For multi-feature evaluators, total metrics are the arithmetic mean of the per-feature macro metrics:

  • mean precision
  • mean recall
  • mean F1
  • mean specificity

micro_accuracy is also included in the per-feature metrics and may appear in the total DataFrame depending on the evaluator path that produced the totals.
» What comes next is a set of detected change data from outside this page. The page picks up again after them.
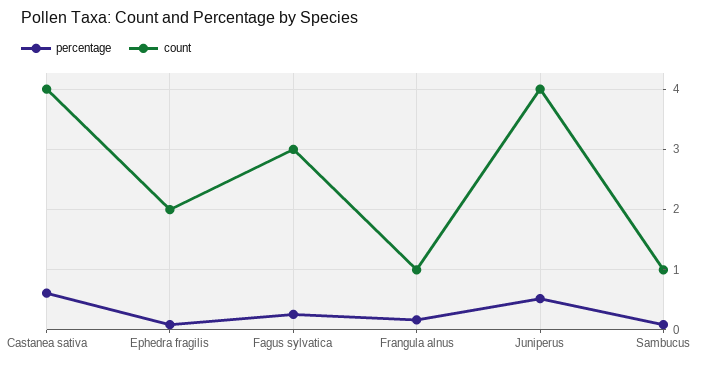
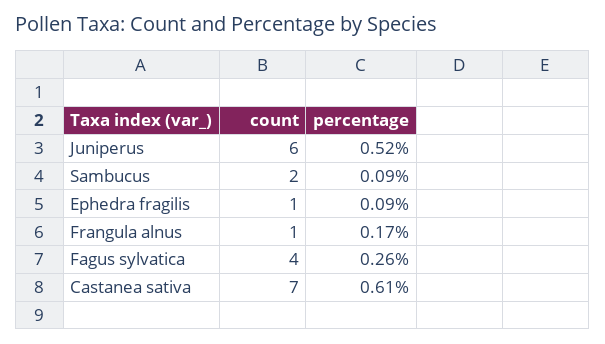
  {
    "percentage": {
      "Castanea sativa": 0.61,
      "Ephedra fragilis": 0.09,
      "Fagus sylvatica": 0.26,
      "Frangula alnus": 0.17,
      "Juniperus": 0.52,
      "Sambucus": 0.09
    },
    "count": {
-     "Castanea sativa": 4,
+     "Castanea sativa": 7,
-     "Ephedra fragilis": 2,
+     "Ephedra fragilis": 1,
-     "Fagus sylvatica": 3,
+     "Fagus sylvatica": 4,
      "Frangula alnus": 1,
-     "Juniperus": 4,
+     "Juniperus": 6,
-     "Sambucus": 1
+     "Sambucus": 2
    }
  }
For SINGLE_FEATURE, the total metrics row is just the one feature's metrics.

Row accuracy

row_accuracy_value answers a stricter question:

Among aligned rows, how often were all evaluated features correct at the same time?

Current behavior:

  • for multi-feature tasks, the evaluator builds a boolean equality matrix and requires every feature in a row to be True
  • for SINGLE_FEATURE, row accuracy reduces to exact label agreement on aligned rows
  • if there are no aligned rows, row accuracy is 0.0

Entity presence metrics

MULTI_ENTITY evaluation also produces entity_detection_summary with:

  • predicted_count
  • gold_count
  • matched_count
  • extra_predictions_count
  • missed_gold_count
  • precision_entities
  • recall_entities
  • f1_entities

These metrics are based on matched entities, not on field values inside the entities.

Macro vs binary reporting

The main metric function behaves in two modes:

  • if classification_config.positive_label is None, return macro precision/recall/F1/specificity across observed labels
  • if positive_label is set and appears in the label set, return one-vs-rest metrics for that label

In both cases, micro_accuracy remains the fraction of aligned labels that match exactly.

Missing-value semantics

Missing-value handling depends on the feature type.

Text and category

Current implementation behavior:

  • values are converted to strings before normalization
  • None therefore becomes "none" after casefolding
  • no special missing-value equality rule is applied

Number

Current implementation behavior:

  • None, NaN, infinite values, and unparsable numbers are treated as missing
  • both missing means equal
  • one missing and one present means unequal

Date

Current implementation behavior:

  • unparsable dates are treated as missing
  • both missing means equal
  • one missing and one present means unequal

Important scope note for MULTI_ENTITY

Per-feature metrics and row accuracy are computed only on matched entity pairs.

That means:

  • a system can have strong per-feature scores on matched entities
  • while still having poor entity presence recall because many gold entities were never matched

Use both metric groups together when evaluating multi-entity extraction quality.